Re: Addon: Cleaner URLs

Posted: Tue Jun 24, 2014 2:07 pm
by cmb
Another solution for this issue would be to use URLify, what should work fine for several languages, including de, ru, fr and cs.

Just download the zip archive, and move URLify.php to cmsimple/classes.

Then replace XH_uenc() in cmsimple/functions.php with the following:

Code: Select all

function XH_uenc($s, $search, $replace)
{
    global $pth, $sl;

    require_once $pth['folder']['classes'] . 'URLify.php';
    return URLify::filter($s, 60, $sl);
}
Note that this solution completely ignores urichar_org/new and uri_word_separator.

Re: Addon: Cleaner URLs

Posted: Tue Jul 14, 2015 2:54 pm
by svasti
What about putting it into 1.7?
With hidden/advanced option to switch it on, or use the old solution instead.

Re: Addon: Cleaner URLs

Posted: Tue Jul 14, 2015 9:56 pm
by cmb
svasti wrote:What about putting it into 1.7?
With hidden/advanced option to switch it on, or use the old solution instead.
I'm not against it (even though I have some concerns adding foreign libraries to the core). Please put it on the roadmap (if not already done). If you like, I'll add it to sprint #5 (which we really should push forward; I'd like to see patches before voting, but currently do not have much time to work on these).

Re: Addon: Cleaner URLs

Posted: Tue Jul 14, 2015 10:51 pm
by svasti
Had a quick look at the code ... not so sure we need taking over the complete package. What about something smaller for XH which we controll ourselves.
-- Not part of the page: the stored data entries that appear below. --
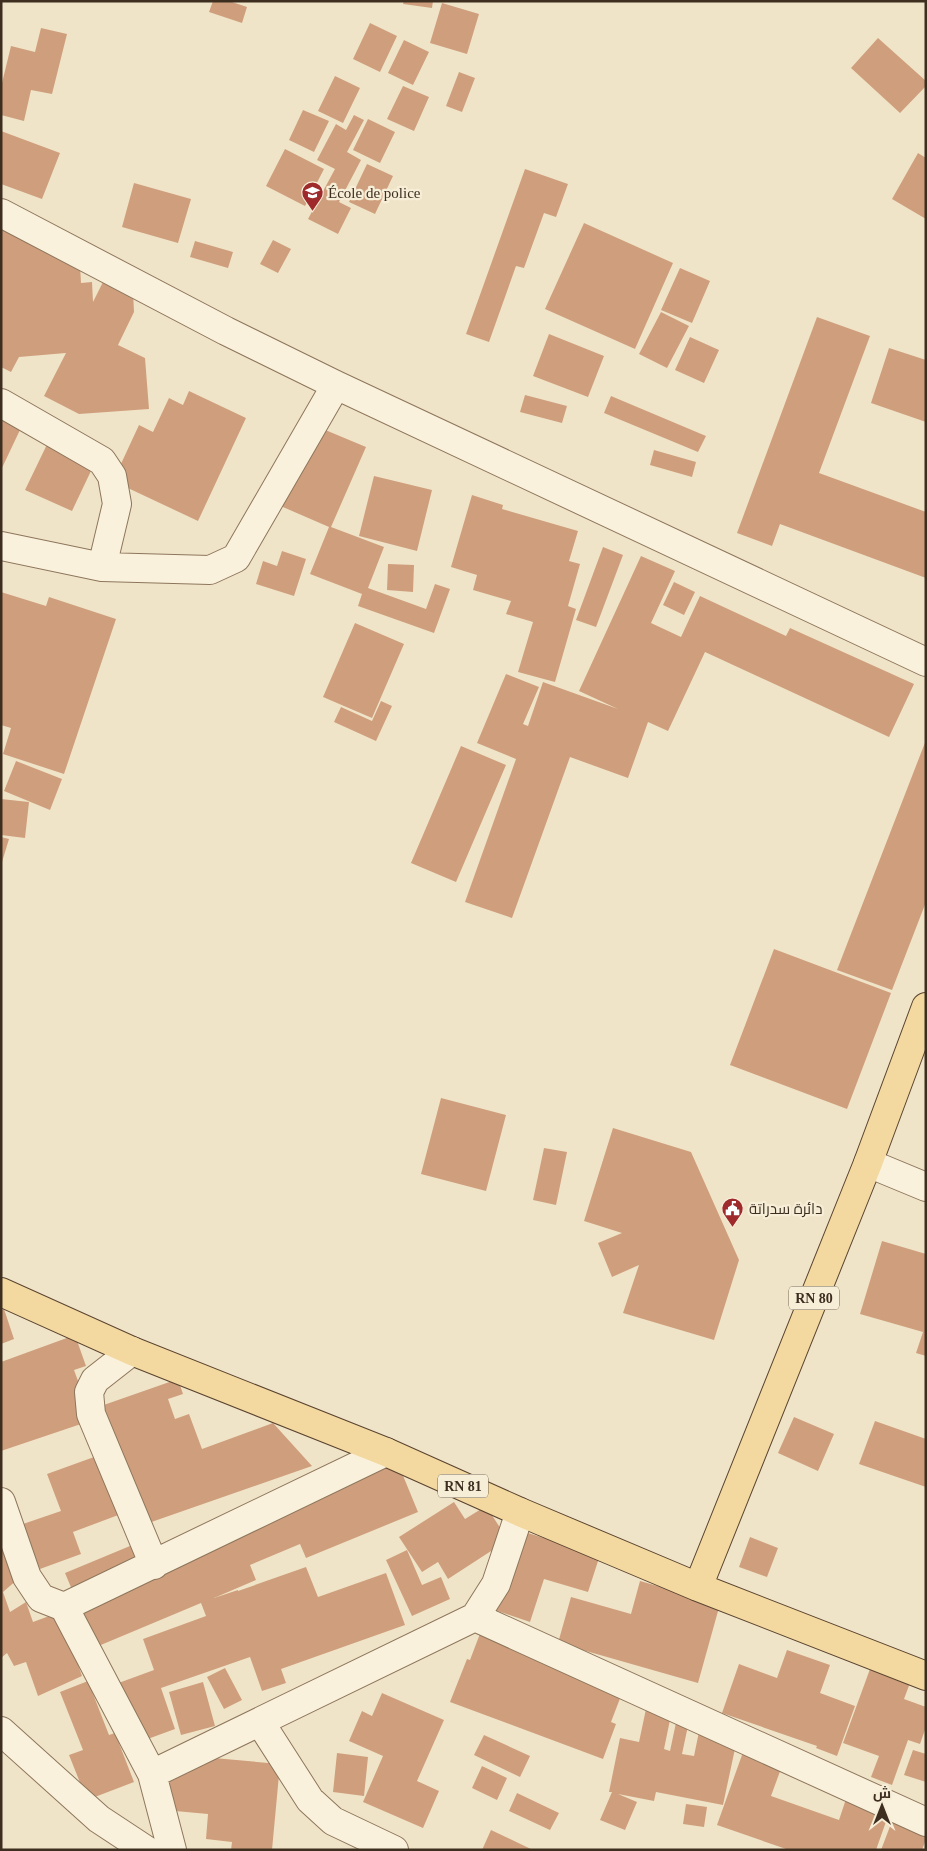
<svg xmlns="http://www.w3.org/2000/svg" width="927" height="1851" font-family="'Times New Roman',Cairo,serif">
	<style>
		.building { fill: #cf9f7d }
		.lines { fill: none; stroke-linecap: round; stroke-linejoin: round }
		.minor-casing { stroke: #8d765c; stroke-width: 30 }
		.major-casing { stroke: #5b4430; stroke-width: 30 }
		.minor { stroke: #faf1dc; stroke-width: 28 }
		.major { stroke: #f3d9a0; stroke-width: 28 }
		.labels { text-anchor: middle; stroke-width: 4.5; stroke-linejoin: round; paint-order: stroke }
		.shield { fill: #f7eed8; stroke: #756857; stroke-width: 1 }
		.shield-label { font-size: 14px; font-weight: bold; fill: #3d2e20 }
		.poi-label { font-size: 15px; fill: #3d2e20; stroke: #f7eed8; text-anchor: start }
	</style>
	<rect width="100%" height="100%" fill="#f0e4c8"/>
	<path class="building" d="M213 1H229L247 7 242 23 209 12Z
		M404 1H433L432 8 403 4Z
		M442 3 479 14 467 54 430 43Z
		M370 23 397 36 380 72 353 59Z
		M41 28 67 34 52 94 31 90 24 121 1 115V87L11 46 35 52Z
		M878 38 926 81V86L900 113 851 68Z
		M404 40 429 52 413 85 388 73Z
		M459 72 475 78 462 112 446 106Z
		M335 76 360 88 343 123 318 111Z
		M403 86 429 97 414 131 387 119Z
		M303 110 329 121 314 152 289 140Z
		M354 115 364 120 347 152 361 160 339 202 351 208 338 234 308 219 335 169 317 160 336 124 346 130Z
		M368 119 395 132 380 163 353 150Z
		M1 131 60 153 42 199 1 184Z
		M285 149 324 169 305 206 266 186Z
		M918 153 926 158V219L892 199Z
		M367 164 393 176 375 214 349 202Z
		M525 169 568 184 556 217 544 213 524 268 516 266 489 342 466 334Z
		M134 183 191 199 178 243 122 227Z
		M584 223 673 263 635 349 545 309Z
		M1 226 80 265 81 283 92 282 93 302 105 278 133 292 134 312 118 345 145 358 149 409 79 414 44 396 66 353 19 357 11 372 1 367Z
		M273 240 291 249 278 273 260 264Z
		M195 241 233 252 228 268 190 257Z
		M680 268 710 281 692 323 661 310Z
		M661 312 689 326 667 368 639 354Z
		M817 317 870 336 819 473 926 512V578L780 524 772 546 737 533Z
		M549 334 604 356 588 397 533 376Z
		M690 337 719 350 704 383 675 370Z
		M889 348 926 360V422L871 403Z
		M189 391 246 418 198 521 113 481 139 425 153 432 169 398 183 405Z
		M525 395 567 406 562 423 520 412Z
		M611 396 706 436 698 452 604 413Z
		M1 401 28 413 1 470Z
		M311 424 366 447 331 527 384 547 368 588 426 609 435 584 450 589 434 633 358 606 362 594 310 574 329 527 276 504Z
		M53 432 99 454 72 511 25 490Z
		M654 450 696 462 692 477 650 465Z
		M374 476 432 490 417 551 359 536Z
		M472 495 503 505 502 509 578 531 569 561 580 564 568 606 576 609 555 682 518 672 533 622 506 614 511 601 473 590 477 575 451 567Z
		M603 547 623 555 596 627 576 620Z
		M282 551 306 559 294 596 256 584 263 561 277 566Z
		M641 556 675 571 651 623 681 637 700 596 786 636 790 628 914 684 889 737 705 652 668 731 648 722 628 778 570 757 512 918 465 902 516 759 477 743 506 674 539 687 523 724 528 726 543 682 618 709 579 691Z
		M388 564 414 565 413 592 387 590Z
		M674 582 695 592 684 615 663 605Z
		M1 592 46 606 49 597 116 619 64 774 3 754 11 728 1 725Z
		M355 623 404 644 372 718 323 697Z
		M381 701 392 706 376 741 334 722 341 707 372 721Z
		M926 740V902L892 990 837 970Z
		M461 746 506 765 456 882 411 863Z
		M16 761 62 779 50 810 4 791Z
		M1 799 29 802 25 838 1 835Z
		M1 837 9 839 2 862H1Z
		M774 949 891 993 847 1109 730 1065Z
		M441 1098 506 1115 486 1191 421 1174Z
		M613 1128 691 1152 739 1260 714 1340 623 1313 639 1265 612 1277 598 1243 622 1233 584 1221Z
		M544 1148 567 1152 556 1205 533 1200Z
		M882 1241 926 1254V1356L916 1353 923 1332 860 1314Z
		M4 1309 14 1339 1 1344V1310Z
		M75 1335 86 1366 74 1370 121 1498V1514L73 1532 81 1554 40 1569 23 1524 61 1511 47 1474 94 1457 81 1424 1 1451V1362Z
		M178 1379 183 1394 168 1399 175 1419 189 1414 202 1449 273 1423 312 1466 140 1526 98 1407Z
		M794 1417 834 1434 818 1471 778 1453Z
		M875 1421 926 1439V1487L859 1464Z
		M397 1461 418 1512 306 1558 300 1544 250 1565 256 1580 214 1598 238 1590V1591L306 1567 318 1597 386 1573 405 1625 281 1669 286 1683 262 1691 250 1657 161 1688 175 1729 134 1744 113 1685 154 1670 143 1639 206 1616 201 1603 96 1647 65 1573 154 1536 166 1566Z
		M454 1502 465 1519 486 1506 508 1540 448 1579 438 1562 422 1572 399 1537Z
		M518 1530 600 1555 588 1592 544 1579 530 1622 492 1609Z
		M750 1537 778 1548 767 1577 739 1567Z
		M1 1542 18 1579 3 1592 10 1612 26 1602 33 1622 60 1612 82 1676 38 1696 26 1662 14 1666 7 1653 1 1658Z
		M407 1550 422 1585 441 1577 450 1599 412 1616 386 1560Z
		M640 1581 720 1604 698 1683 558 1643 571 1597 631 1614Z
		M481 1631 518 1645 515 1651 624 1688 611 1722 616 1724 603 1759 450 1702 467 1659 470 1660Z
		M787 1650 830 1665 820 1693 855 1706 837 1756 816 1748 817 1746 722 1713 739 1664 777 1678Z
		M225 1668 242 1700 224 1709 207 1677Z
		M870 1669 910 1683 904 1699 926 1707V1727L920 1744 908 1740 892 1785 871 1777 879 1756 843 1743Z
		M88 1681 109 1735 115 1733 134 1782 87 1800 69 1755 83 1750 60 1692Z
		M203 1682 215 1726 181 1735 169 1692Z
		M382 1693 444 1720 417 1781 439 1791 423 1828 363 1802 383 1756 349 1741 362 1711 372 1716Z
		M646 1709 671 1715 664 1749 670 1751 677 1718 689 1721 682 1754 694 1756 701 1722 739 1730 723 1805 656 1792 654 1801 618 1794 637 1802 625 1830 600 1820 612 1792H609L620 1738 639 1742Z
		M484 1735 530 1756 520 1777 474 1755Z
		M747 1741 786 1755 771 1796 839 1820 851 1784 894 1799 876 1850H789L717 1825Z
		M913 1750 926 1754V1782L904 1775Z
		M337 1753 368 1757 364 1796 333 1792Z
		M169 1754 280 1764 272 1850H231L232 1842 206 1839 208 1814 164 1810Z
		M482 1766 507 1778 497 1800 472 1788Z
		M517 1793 559 1813 550 1830 509 1811Z
		M900 1800 926 1810V1839L922 1850H881Z
		M686 1804 707 1807 704 1827 683 1824Z
		M491 1830 533 1850H482Z"/>
	<g class="lines">
		<defs>
			<path id="minor" d="M1 213 226 331 336 385 926 662
				M1 403 102 461 112 476 117 504 102 567
				M1 546 102 567 210 570 236 558 336 385
				M868 1163 926 1187
				M132 1351 95 1380 89 1392 91 1414 154 1565
				M1 1502 27 1577 41 1598 64 1607 152 1774 172 1850
				M64 1607 386 1452
				M475 1617 926 1822
				M260 1722 310 1800 333 1821 394 1850
				M1 1731 99 1819 146 1850
				M152 1774 475 1617 496 1584 520 1512"/>
			<path id="major" d="M1 1292 132 1351 386 1452 520 1512 698 1587 926 1676
				M698 1587 868 1163 926 1007"/>
		</defs>
		<use href="#minor" class="minor-casing"/>
		<use href="#major" class="major-casing"/>
		<use href="#minor" class="minor"/>
		<use href="#major" class="major"/>
	</g>
	<defs>
		<symbol id="university-pin" viewBox="-11 -11 22 30"><path d="M0 17L-7.5 6A9.5 9.5 0 1 1 7.5 6Z" fill="#9e2a2b" stroke="#f7eed8"/><path d="M0-5L7-2L0 1L-7-2ZM-4 1L0 2.5L4 1V4Q0 6-4 4Z" fill="#fff"/></symbol>
		<symbol id="civic-pin" viewBox="-11 -11 22 30"><path d="M0 17L-7.5 6A9.5 9.5 0 1 1 7.5 6Z" fill="#9e2a2b" stroke="#f7eed8"/><path d="M-.6-6.5H3V-4.5H.6V-3L4-1V1h2V6H-6V1h2V-1L-.6-3ZM-1.2 2.5V6h2.4V2.5Z" fill="#fff"/></symbol>
	</defs>
	<g fill-rule="evenodd">
		<use href="#university-pin" x="300" y="180" width="25" height="34"/>
		<use href="#civic-pin" x="720" y="1196" width="25" height="34"/>
	</g>
	<g class="labels">
		<g class="shield">
			<rect x="789" y="1286.5" width="50" height="23" rx="4"/>
			<rect x="438" y="1474.5" width="50" height="23" rx="4"/>
		</g>
		<g class="shield-label">
			<text x="814" y="1303">RN 80</text>
			<text x="463" y="1491">RN 81</text>
		</g>
		<g class="poi-label">
			<text x="328" y="198">École de police</text>
			<text x="749" y="1214">دائرة سدراتة</text>
		</g>
	</g>
	<rect width="927" height="1851" fill="none" stroke="#3d2e20" stroke-width="5"/>
	<g transform="translate(882 1806)" stroke="#f7eed8" stroke-width="4" paint-order="stroke">
	<path d="M0-4L9 19L0 12L-9 19Z" fill="#3d2e20"/>
	<text y="-8" font-size="14" font-weight="bold" text-anchor="middle" fill="#3d2e20">ش</text>
	</g>
</svg>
After all, it's just a list of chars to be exchanged with another char, not much different from what xh has already, only much bigger.

Re: Addon: Cleaner URLs

Posted: Tue Jul 14, 2015 11:35 pm
by cmb
svasti wrote:Had a quick look at the code ... not so sure we need taking over the complete package. What about something smaller for XH which we controll ourselves.
I'm not against this, either. In the end it comes down to what's easier to maintain for us. Not sure, what that'd be.

Re: Addon: Cleaner URLs

Posted: Wed Jul 15, 2015 12:49 am
by cmb
svasti wrote:After all, it's just a list of chars to be exchanged with another char, not much different from what xh has already, only much bigger.
Without closer investigation: it seems to me that URLify works rather similar to a hard-coded comprehensive urichar_new/org for several languages. Whatever we change for XH 1.7, we should thoroughly investigate the details (amongst others, we should measure the actual performance).